140 RUE COLLINS
THE RCMP GUYS TOOK CARE of the logistics. They were the experts. The others, like Bobby, were there to keep an eye out for trouble and avoid unpleasant surprises. They had placed men on each side of the street, as well as on the neighbouring street, Savane, where it intersected with Collins, and even farther down on both sides of the road. They’d joked about dressing up an agent as a cow and placing him in the field. But the small street was quiet, or as Bobby said: “Dead as a doornail.” When he quit yammering for no reason on his walkie-talkie and looked up, he saw, on the other side of the street, through the living-room window, the uninhabited house. In early September, it had been used as a surveillance post by the Combatants, so they could keep an eye out for the scumbags’ meetings. And now they were in the house next door, the same sort of people. If the infection kept spreading, it would take over the entire neighbourhood.
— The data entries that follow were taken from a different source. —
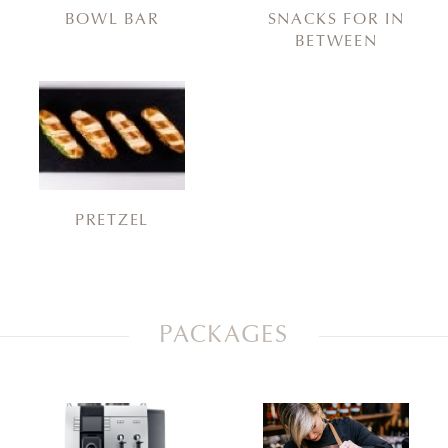
BOWL BAR
SNACKS FOR IN
BETWEEN
PRETZEL
PACKAGES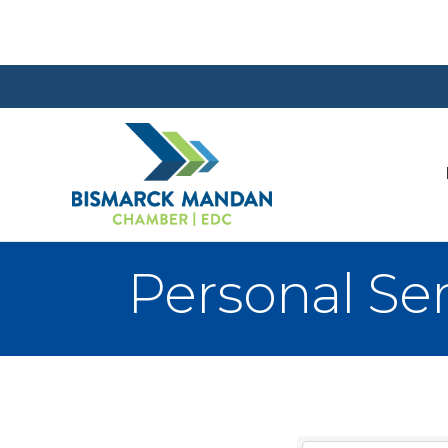
Personal Ser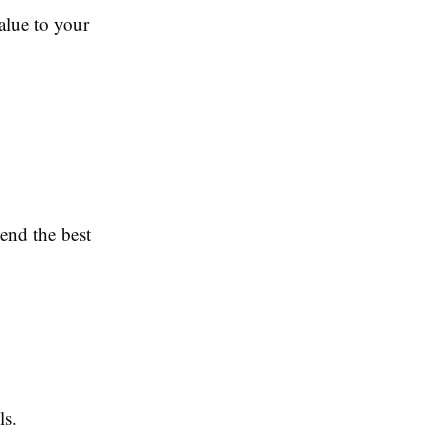
alue to your
end the best
ls.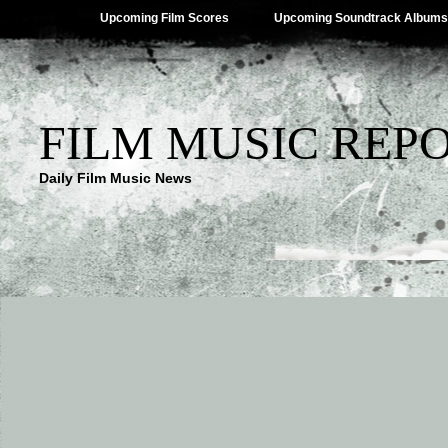
Upcoming Film Scores
Upcoming Soundtrack Albums
FILM MUSIC REP
Daily Film Music News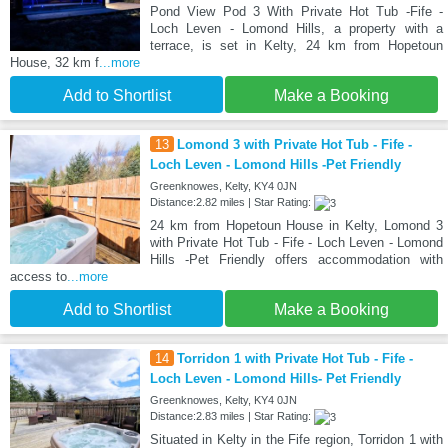
Pond View Pod 3 With Private Hot Tub -Fife -
Loch Leven - Lomond Hills, a property with a
terrace, is set in Kelty, 24 km from Hopetoun
House, 32 km f
...more
Add to Shortlist
Make a Booking
13
Lomond 3 with Private Hot Tub - Fife -
Loch Leven - Lomond Hills -Pet Friendly
Greenknowes, Kelty, KY4 0JN
Distance:2.82 miles | Star Rating:
24 km from Hopetoun House in Kelty, Lomond 3
with Private Hot Tub - Fife - Loch Leven - Lomond
Hills -Pet Friendly offers accommodation with
access to
...more
Add to Shortlist
Make a Booking
14
Torridon 1 with Private Hot Tub - Fife -
Loch Leven - Lomond Hills- Pet Friendly
Greenknowes, Kelty, KY4 0JN
Distance:2.83 miles | Star Rating:
Situated in Kelty in the Fife region, Torridon 1 with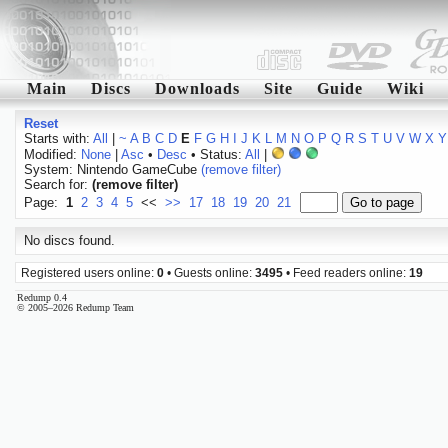
Main
Discs
Downloads
Site
Guide
Wiki
Reset
Starts with:
All
|
~
A
B
C
D
E
F
G
H
I
J
K
L
M
N
O
P
Q
R
S
T
U
V
W
X
Y
Modified:
None
|
Asc
•
Desc
• Status:
All
|
System: Nintendo GameCube
(remove filter)
Search for:
(remove filter)
Page:
1
2
3
4
5
<<
>>
17
18
19
20
21
No discs found.
Registered users online:
0
• Guests online:
3495
• Feed readers online:
19
Redump 0.4
© 2005–2026 Redump Team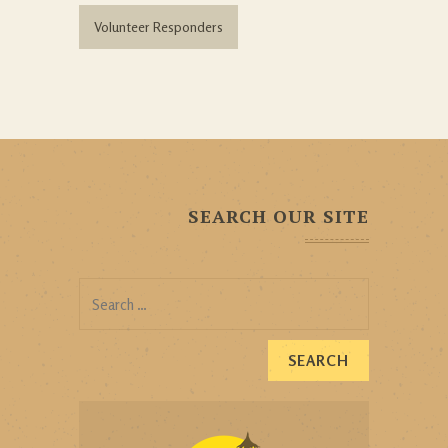
Volunteer Responders
SEARCH OUR SITE
Search
for: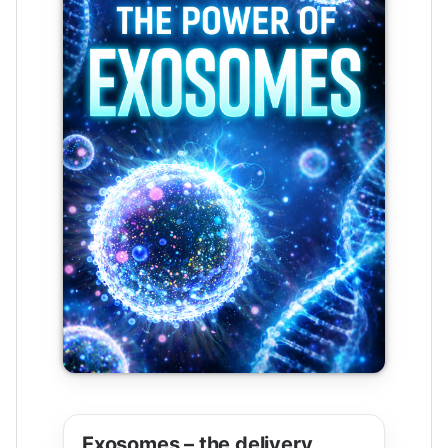
Exosomes – the delivery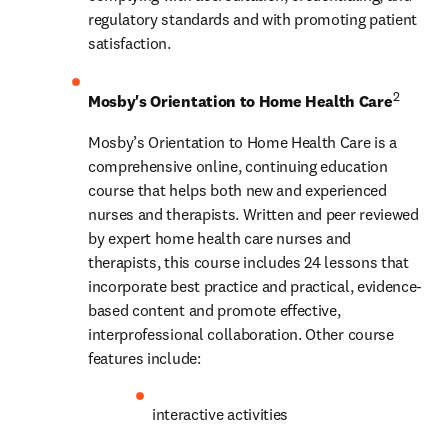
regulatory standards and with promoting patient 
satisfaction.
2
Mosby's Orientation to Home Health Care
Mosby’s Orientation to Home Health Care is a 
comprehensive online, continuing education 
course that helps both new and experienced 
nurses and therapists. Written and peer reviewed 
by expert home health care nurses and 
therapists, this course includes 24 lessons that 
incorporate best practice and practical, evidence-
based content and promote effective, 
interprofessional collaboration. Other course 
features include:
interactive activities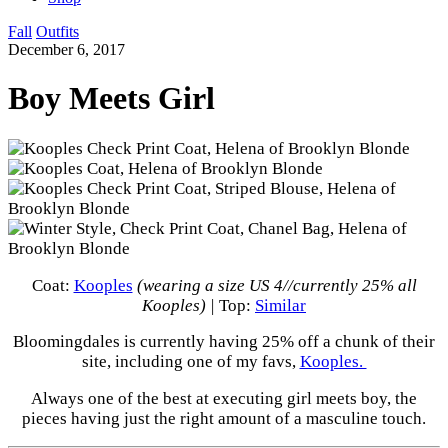
Fall
Outfits
December 6, 2017
Boy Meets Girl
Coat:
Kooples
(wearing a size US 4//currently 25% all
Kooples) |
Top:
Similar
Bloomingdales is currently having 25% off a chunk of their
site, including one of my favs,
Kooples.
Always one of the best at executing girl meets boy, the
pieces having just the right amount of a masculine touch.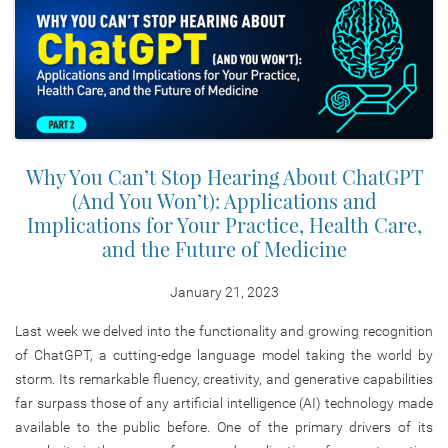
Why You Can’t Stop Hearing About ChatGPT
(And You Won’t): Applications and
Implications for Your Practice, Health Care,
and the Future of Medicine
January 21, 2023
Last week we delved into the functionality and growing recognition
of ChatGPT, a cutting-edge language model taking the world by
storm. Its remarkable fluency, creativity, and generative capabilities
far surpass those of any artificial intelligence (AI) technology made
available to the public before. One of the primary drivers of its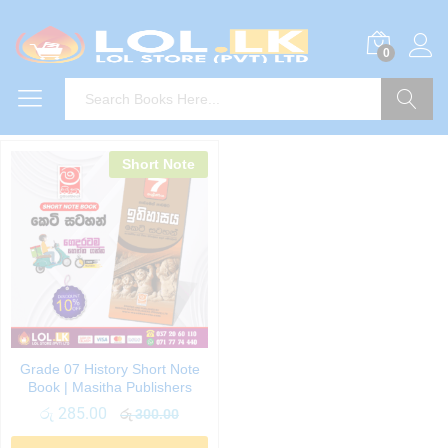
0
Search
Short Note
Grade 07 History Short Note
Book | Masitha Publishers
රු
285.00
රු
300.00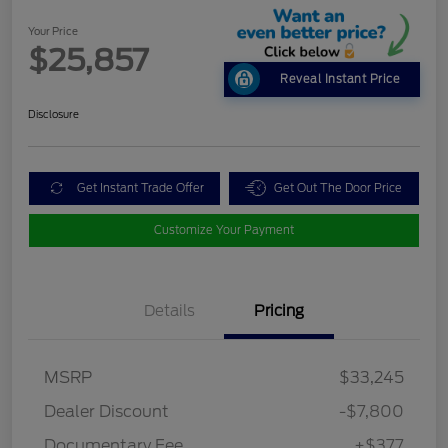
Your Price
$25,857
Reveal Instant Price
Disclosure
Get Instant Trade Offer
Get Out The Door Price
Customize Your Payment
Details
Pricing
MSRP
$33,245
Dealer Discount
-$7,800
Documentary Fee
+$377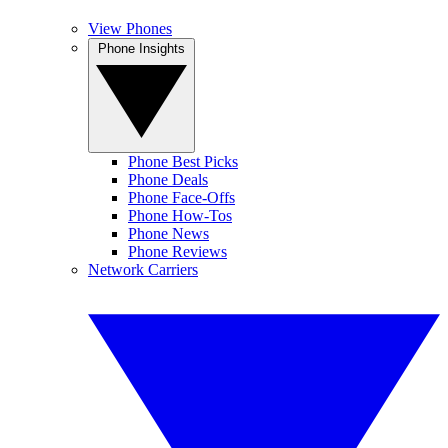
View Phones
Phone Insights
Phone Best Picks
Phone Deals
Phone Face-Offs
Phone How-Tos
Phone News
Phone Reviews
Network Carriers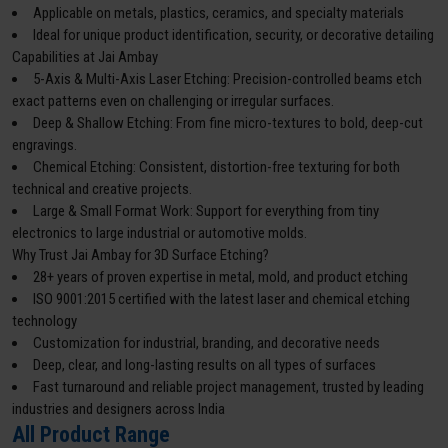
Applicable on metals, plastics, ceramics, and specialty materials
Ideal for unique product identification, security, or decorative detailing
Capabilities at Jai Ambay
5-Axis & Multi-Axis Laser Etching: Precision-controlled beams etch
exact patterns even on challenging or irregular surfaces.
Deep & Shallow Etching: From fine micro-textures to bold, deep-cut
engravings.
Chemical Etching: Consistent, distortion-free texturing for both
technical and creative projects.
Large & Small Format Work: Support for everything from tiny
electronics to large industrial or automotive molds.
Why Trust Jai Ambay for 3D Surface Etching?
28+ years of proven expertise in metal, mold, and product etching
ISO 9001:2015 certified with the latest laser and chemical etching
technology
Customization for industrial, branding, and decorative needs
Deep, clear, and long-lasting results on all types of surfaces
Fast turnaround and reliable project management, trusted by leading
industries and designers across India
All Product Range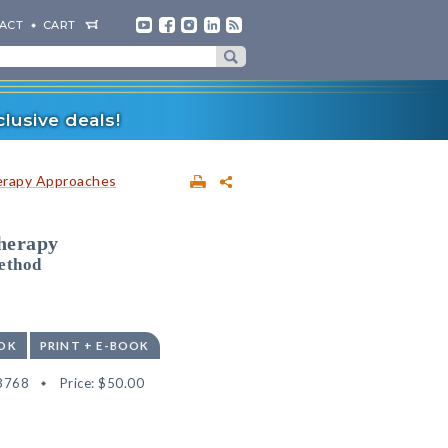
ACT
CART
lusive deals!
erapy Approaches
herapy
ethod
OK
PRINT + E-BOOK
3768
Price:
$50.00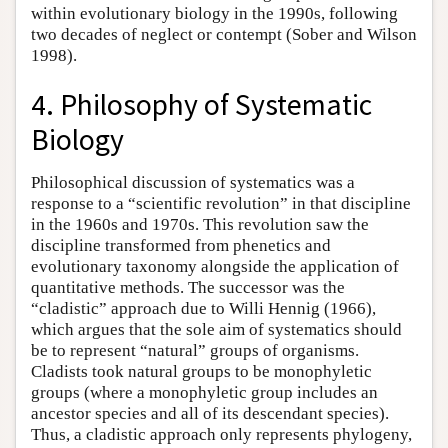
within evolutionary biology in the 1990s, following
two decades of neglect or contempt (Sober and Wilson
1998).
4. Philosophy of Systematic
Biology
Philosophical discussion of systematics was a
response to a “scientific revolution” in that discipline
in the 1960s and 1970s. This revolution saw the
discipline transformed from phenetics and
evolutionary taxonomy alongside the application of
quantitative methods. The successor was the
“cladistic” approach due to Willi Hennig (1966),
which argues that the sole aim of systematics should
be to represent “natural” groups of organisms.
Cladists took natural groups to be monophyletic
groups (where a monophyletic group includes an
ancestor species and all of its descendant species).
Thus, a cladistic approach only represents phylogeny,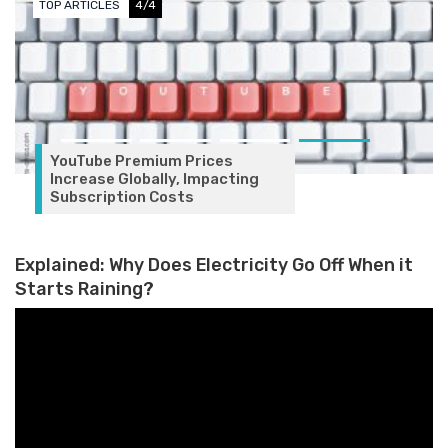
TOP ARTICLES
4/4
YouTube Premium Prices
Increase Globally, Impacting
Subscription Costs
Explained: Why Does Electricity Go Off When it
Starts Raining?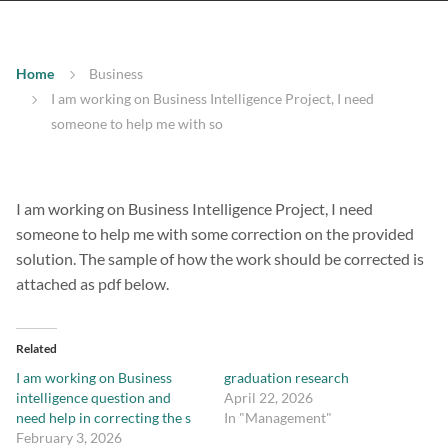
Home
Business
I am working on Business Intelligence Project, I need
someone to help me with so
I am working on Business Intelligence Project, I need
someone to help me with some correction on the provided
solution. The sample of how the work should be corrected is
attached as pdf below.
Related
I am working on Business
graduation research
intelligence question and
April 22, 2026
need help in correcting the s
In "Management"
February 3, 2026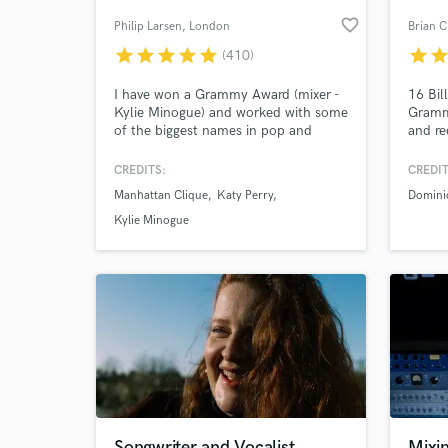
favorite_border
Philip Larsen
, London
Brian C
star
star
star
star
star
star
sta
(410)
I have won a Grammy Award (mixer -
16 Bil
Kylie Minogue) and worked with some
Gramm
of the biggest names in pop and
and re
dance music, delivering 100s of
Angele
productions, mixes and remixes to the
Giveon
CREDITS:
CREDIT
world's best-known record labels. I'd
Domini
Manhattan Clique
Katy Perry
Domini
love to work with your vision and
more
ideas, bringing my experience to your
Kylie Minogue
music, songs and recordings.
Songwriter and Vocalist
Mixin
He looked up, trying to understand what the man across the street was doing, standing on the kitchen table, head toward the ceiling. Maybe he could learn something instead of standing there doing nothing. He saw the man drill a hole in the ceiling, stick his hand in the opening, and place a microphone. Then, he got off the stepladder, moved it a little, and made another hole, passed the wire though the ceiling into another hole in the hall, and continued on this way to the bathroom. Once there, the RCMP man drilled a hole in the skylight and passed the wire right through it to connect to, Bobby guessed, the transmitter. Then he would probably pass the antenna through the skylight, to ensure a good signal to the house next door, but Bobby couldn’t be sure since his line of sight, limited by the bathroom door, only gave him a view of the stepladder, with two feet sticking out. Another man was covering the wires with masking tape before plastering over every hole, leaving no trace of them being there. Bobby had been looking at this work for a while now, thinking the man did his job well. Anything that needs to be done, he thought, needs to be done well. It was like having his father’s voice in his head.